▸ Set of tasks:
A) For each statement below, say whether it agrees with the meetings lesson text. Answer yes or no, and quote the text's deciding words exactly.
(i) The chair is the person who leads a meeting.
(ii) Good meetings leave people feeling they have wasted their time.
(iii) A conference is an informal meeting.
B) Answer these questions from the meetings lesson text. Mark each answer with the same numeral as its question.
(i) Who posted the text?
(ii) What meaning does the text give for "minutes"?
(iii) In the example for "deadline," what is the due date for submitting the report?
C) Rewrite the stretch of the meetings lesson text from "Thursday, November 22, 2012" through "the meeting tomorrow.", replacing "gathering" with "assembly".

▸ Study text:

════════

Thursday, November 22, 2012 @ 01:11 PM
posted by Jo

This is the preparation material for an English conversation lesson about meetings. A meeting is a gathering of people to discuss information, plan activities, make decisions and solve problems. Almost every company, group activity or project requires meetings. There are good meetings and bad meetings. Good meetings achieve a goal or purpose and make you feel that you’ve achieved something. Bad meetings make you feel that you have wasted your time. Whether we like them or hate them, learning how to participate well in a meeting is a beneficial skill to have. 


Word Meaning Example
Absent (adjective) Not present I will be absent from the meeting tomorrow.
Accomplish (verb) To succeed in doing We have a lot to accomplish in this meeting
Address (verb) To speak about a subject The first important item we need to address is communication.
Agenda (noun) List of things to talk about Has everyone received the agenda?
Brainstorm (verb) Generating lots of ideas Let’s brainstorm about some solutions
Chair (noun) The person who leads the meeting Who will be the chair of the meeting?
Clarification (noun) An explanation so that something is understood I need some clarification about this point
Conference (noun) A formal meeting for discussion The conference will be about company marketing
Consensus (noun) General agreement We need to come to a consensus about the best solution
Deadline (noun) A due date for completing something The deadline for submitting the report is 1st January.
Minutes (noun) Notes from a meeting Who will take the minutes for the meeting?

════════

▸ Dataset extract:
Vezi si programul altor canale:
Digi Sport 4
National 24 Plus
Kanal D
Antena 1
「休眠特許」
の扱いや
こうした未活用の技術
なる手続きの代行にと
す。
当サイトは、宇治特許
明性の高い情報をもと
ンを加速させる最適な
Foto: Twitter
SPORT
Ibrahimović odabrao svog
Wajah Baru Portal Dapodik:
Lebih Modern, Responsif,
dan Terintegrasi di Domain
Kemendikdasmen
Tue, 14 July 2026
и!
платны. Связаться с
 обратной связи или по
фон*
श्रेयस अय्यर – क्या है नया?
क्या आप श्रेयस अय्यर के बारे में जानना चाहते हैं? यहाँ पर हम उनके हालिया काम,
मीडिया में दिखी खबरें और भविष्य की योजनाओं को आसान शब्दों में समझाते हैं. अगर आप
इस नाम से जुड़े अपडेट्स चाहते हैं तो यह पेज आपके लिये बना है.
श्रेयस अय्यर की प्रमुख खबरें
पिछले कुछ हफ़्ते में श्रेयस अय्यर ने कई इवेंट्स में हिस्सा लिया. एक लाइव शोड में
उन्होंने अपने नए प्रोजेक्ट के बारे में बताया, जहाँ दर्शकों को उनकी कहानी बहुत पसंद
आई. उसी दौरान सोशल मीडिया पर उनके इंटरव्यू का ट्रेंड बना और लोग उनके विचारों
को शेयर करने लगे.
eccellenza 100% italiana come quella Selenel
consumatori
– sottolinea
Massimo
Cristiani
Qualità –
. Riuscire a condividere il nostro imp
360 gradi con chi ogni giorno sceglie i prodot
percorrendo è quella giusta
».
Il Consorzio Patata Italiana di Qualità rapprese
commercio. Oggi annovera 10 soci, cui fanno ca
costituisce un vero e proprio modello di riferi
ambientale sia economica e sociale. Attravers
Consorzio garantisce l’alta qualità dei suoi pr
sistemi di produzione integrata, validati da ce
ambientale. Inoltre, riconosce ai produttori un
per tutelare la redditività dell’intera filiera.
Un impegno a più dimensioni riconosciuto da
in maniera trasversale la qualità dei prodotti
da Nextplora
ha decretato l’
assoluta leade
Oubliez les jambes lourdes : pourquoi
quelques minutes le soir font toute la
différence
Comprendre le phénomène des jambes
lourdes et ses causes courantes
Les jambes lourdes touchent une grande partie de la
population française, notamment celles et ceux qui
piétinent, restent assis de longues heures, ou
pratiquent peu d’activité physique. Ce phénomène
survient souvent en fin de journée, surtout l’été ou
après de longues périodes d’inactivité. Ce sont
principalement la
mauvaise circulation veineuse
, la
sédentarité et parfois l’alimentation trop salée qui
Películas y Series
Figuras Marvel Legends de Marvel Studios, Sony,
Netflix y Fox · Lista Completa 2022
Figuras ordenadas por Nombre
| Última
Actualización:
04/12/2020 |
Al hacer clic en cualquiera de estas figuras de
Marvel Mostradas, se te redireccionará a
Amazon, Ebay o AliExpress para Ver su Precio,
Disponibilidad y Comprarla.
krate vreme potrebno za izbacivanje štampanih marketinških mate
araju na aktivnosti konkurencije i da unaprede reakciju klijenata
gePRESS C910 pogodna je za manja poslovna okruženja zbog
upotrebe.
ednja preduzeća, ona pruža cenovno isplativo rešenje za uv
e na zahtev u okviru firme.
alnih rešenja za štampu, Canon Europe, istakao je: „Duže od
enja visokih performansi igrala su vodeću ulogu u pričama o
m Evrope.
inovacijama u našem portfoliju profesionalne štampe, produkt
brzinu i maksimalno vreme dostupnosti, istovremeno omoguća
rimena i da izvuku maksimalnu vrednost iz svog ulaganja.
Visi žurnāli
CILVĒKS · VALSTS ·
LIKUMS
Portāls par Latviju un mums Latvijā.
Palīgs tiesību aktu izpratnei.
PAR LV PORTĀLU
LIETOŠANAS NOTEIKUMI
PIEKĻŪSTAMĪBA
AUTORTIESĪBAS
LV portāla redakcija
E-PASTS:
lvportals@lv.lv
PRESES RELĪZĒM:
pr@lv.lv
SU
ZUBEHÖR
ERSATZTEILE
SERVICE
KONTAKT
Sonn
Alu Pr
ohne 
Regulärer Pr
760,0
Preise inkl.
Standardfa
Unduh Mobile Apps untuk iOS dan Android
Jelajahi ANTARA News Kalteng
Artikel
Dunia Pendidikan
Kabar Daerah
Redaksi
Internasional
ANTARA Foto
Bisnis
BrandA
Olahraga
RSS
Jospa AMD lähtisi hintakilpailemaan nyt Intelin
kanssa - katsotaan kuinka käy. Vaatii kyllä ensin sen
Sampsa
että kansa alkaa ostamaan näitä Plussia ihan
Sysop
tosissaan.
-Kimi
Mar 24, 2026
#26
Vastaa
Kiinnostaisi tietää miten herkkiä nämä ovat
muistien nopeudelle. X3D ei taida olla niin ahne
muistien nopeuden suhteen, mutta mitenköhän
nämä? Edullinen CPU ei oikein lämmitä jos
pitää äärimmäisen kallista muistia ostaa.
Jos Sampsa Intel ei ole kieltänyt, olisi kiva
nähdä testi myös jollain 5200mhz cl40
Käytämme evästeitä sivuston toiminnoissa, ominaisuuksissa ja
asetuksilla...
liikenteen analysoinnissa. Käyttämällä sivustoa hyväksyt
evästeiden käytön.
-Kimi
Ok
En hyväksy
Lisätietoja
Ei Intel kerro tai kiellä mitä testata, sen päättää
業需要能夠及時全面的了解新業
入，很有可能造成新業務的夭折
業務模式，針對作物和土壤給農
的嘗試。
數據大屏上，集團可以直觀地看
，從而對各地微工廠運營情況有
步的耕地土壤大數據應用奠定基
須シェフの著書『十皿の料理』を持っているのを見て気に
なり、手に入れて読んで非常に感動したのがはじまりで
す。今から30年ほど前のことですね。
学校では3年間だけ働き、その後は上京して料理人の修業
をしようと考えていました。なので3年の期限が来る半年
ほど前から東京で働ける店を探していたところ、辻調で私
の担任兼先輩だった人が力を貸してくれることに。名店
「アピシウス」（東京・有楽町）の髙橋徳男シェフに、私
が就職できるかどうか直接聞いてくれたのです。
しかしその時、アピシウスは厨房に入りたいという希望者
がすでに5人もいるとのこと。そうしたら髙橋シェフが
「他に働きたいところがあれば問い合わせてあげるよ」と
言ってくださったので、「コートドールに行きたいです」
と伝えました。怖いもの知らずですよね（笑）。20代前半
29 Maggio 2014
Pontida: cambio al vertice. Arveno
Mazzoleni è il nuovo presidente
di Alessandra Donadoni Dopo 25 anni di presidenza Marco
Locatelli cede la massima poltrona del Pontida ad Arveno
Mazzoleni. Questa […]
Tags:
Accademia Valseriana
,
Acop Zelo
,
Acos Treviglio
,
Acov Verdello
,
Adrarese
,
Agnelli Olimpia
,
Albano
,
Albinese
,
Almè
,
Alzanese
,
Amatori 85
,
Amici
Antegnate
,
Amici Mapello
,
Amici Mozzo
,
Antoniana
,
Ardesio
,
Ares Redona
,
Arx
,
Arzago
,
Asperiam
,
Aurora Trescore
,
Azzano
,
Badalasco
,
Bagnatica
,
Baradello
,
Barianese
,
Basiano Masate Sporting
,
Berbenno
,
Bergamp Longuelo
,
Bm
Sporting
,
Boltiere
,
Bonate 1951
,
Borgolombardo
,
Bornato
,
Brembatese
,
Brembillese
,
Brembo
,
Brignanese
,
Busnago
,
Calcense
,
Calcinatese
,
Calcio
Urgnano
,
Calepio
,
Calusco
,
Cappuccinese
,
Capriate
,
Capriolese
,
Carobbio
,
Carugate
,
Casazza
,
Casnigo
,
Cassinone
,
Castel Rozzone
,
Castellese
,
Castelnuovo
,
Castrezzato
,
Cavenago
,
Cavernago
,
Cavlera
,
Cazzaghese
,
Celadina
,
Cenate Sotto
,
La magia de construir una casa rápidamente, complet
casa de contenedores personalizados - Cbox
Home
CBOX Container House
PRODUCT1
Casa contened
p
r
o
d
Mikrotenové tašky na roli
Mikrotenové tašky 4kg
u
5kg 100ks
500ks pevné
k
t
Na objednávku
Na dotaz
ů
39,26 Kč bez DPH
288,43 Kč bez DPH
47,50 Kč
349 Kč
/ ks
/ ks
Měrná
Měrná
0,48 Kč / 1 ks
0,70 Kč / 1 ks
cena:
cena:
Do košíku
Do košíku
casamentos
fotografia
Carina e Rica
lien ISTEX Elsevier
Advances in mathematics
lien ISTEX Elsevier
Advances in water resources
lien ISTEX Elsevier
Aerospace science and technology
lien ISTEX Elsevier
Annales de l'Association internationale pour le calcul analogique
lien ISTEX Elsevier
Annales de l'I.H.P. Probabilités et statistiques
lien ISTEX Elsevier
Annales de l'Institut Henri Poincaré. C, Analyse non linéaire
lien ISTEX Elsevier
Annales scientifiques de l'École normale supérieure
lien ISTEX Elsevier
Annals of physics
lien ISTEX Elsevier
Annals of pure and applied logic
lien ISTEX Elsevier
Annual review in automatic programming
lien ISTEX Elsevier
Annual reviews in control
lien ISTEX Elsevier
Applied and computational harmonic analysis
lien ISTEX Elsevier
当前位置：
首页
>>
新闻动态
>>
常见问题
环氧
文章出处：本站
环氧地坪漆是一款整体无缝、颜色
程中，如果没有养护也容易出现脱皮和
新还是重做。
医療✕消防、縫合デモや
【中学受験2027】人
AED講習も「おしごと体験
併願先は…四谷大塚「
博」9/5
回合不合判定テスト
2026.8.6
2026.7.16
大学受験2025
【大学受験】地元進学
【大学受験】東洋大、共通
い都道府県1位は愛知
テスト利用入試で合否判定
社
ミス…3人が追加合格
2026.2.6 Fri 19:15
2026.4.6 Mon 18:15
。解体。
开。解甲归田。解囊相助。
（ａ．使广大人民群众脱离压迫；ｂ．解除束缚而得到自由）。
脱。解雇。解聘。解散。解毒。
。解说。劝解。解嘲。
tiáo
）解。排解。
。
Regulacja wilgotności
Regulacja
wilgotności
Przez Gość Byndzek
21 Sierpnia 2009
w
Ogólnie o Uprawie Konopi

════════

▸ Responses to the tasks:
A)
(i) Yes: "The person who leads the meeting"
(ii) No: "Bad meetings make you feel that you have wasted your time."
(iii) No: "A formal meeting for discussion"

B)
(i) Jo
(ii) Notes from a meeting
(iii) 1st January

C)
Thursday, November 22, 2012 @ 01:11 PM
posted by Jo

This is the preparation material for an English conversation lesson about meetings. A meeting is a assembly of people to discuss information, plan activities, make decisions and solve problems. Almost every company, group activity or project requires meetings. There are good meetings and bad meetings. Good meetings achieve a goal or purpose and make you feel that you’ve achieved something. Bad meetings make you feel that you have wasted your time. Whether we like them or hate them, learning how to participate well in a meeting is a beneficial skill to have. 


Word Meaning Example
Absent (adjective) Not present I will be absent from the meeting tomorrow.